● EXTRACT PROVIDED:
::::::::::
Reputation: 1293
I want to use R package 'tm' to do some text mining. I want to add some special characters into stopwords.
stop3<-c("()","(3):","article","..","etal.","fig.","natgenet","artical","articleinitiallypublished")
reuters <- tm_map(reuters, removeWords, c(stopwords("english"),stop3))
dtm <- DocumentTermMatrix(reuters)
findFreqTerms(dtm, 20)
However, I found (), etal. and (): cannot be removed from reuters. Anyone know what happened?
Thanks
this what I returned when i use findFreqTerms
findFreqTerms(dtm, 20)
[1] "()." "():" "etal." "found" "htmlpdfversions" "show"
Upvotes: 0
Views: 375
Reputation: 14902
You could use quanteda which is not bothered by the special characters in the new stopword removal patterns (the (
, )
characters).
::::::::::
● QUESTIONS ON THE MATERIAL:
1. Which package does the reply in the forum thread on tm stopwords recommend?
2. Write what comes next in the forum thread about removing special-character stopwords with tm, starting right after its last line.

● SUPPLIED DATA:
::::::::::
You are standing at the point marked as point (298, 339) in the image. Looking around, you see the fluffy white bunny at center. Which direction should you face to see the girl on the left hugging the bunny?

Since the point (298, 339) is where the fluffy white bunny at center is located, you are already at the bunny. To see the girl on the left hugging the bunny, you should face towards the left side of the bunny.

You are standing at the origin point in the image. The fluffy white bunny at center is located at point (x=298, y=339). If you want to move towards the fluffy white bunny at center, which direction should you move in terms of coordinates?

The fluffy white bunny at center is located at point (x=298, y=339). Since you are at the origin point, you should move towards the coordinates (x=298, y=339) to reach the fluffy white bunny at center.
::::::::::
● REPLIES:
1. It recommends quanteda.

2.
Tokenizing using what = "fasterword"
means you are splitting on the regex pattern of whitespace, and not using stringi to unpack the punctuation characters (which is what happens by default).
stop3 <- c(
"()", "(3):", "article", "..", "etal.", "fig.", "natgenet",
"artical", "articleinitiallypublished"
)
library("quanteda")
## Package version: 1.4.3
# import the tm corpus as a quanteda corpus
data(crude, package = "tm")
reuters <- corpus(crude)
# example of removing tokens
(toks <- tokens("this () etal. is in artical fig. two", what = "fasterword"))
## tokens from 1 document.
## text1 :
## [1] "this" "()" "etal." "is" "in" "artical" "fig."
## [8] "two"
tokens_remove(toks, stop3)
## tokens from 1 document.
## text1 :
## [1] "this" "is" "in" "two"
# in this problem
dtm <- tokens(reuters, what = "fasterword") %>%
tokens_remove(c(stopwords("en"), stop3)) %>%
dfm()
topfeatures(dtm, 20)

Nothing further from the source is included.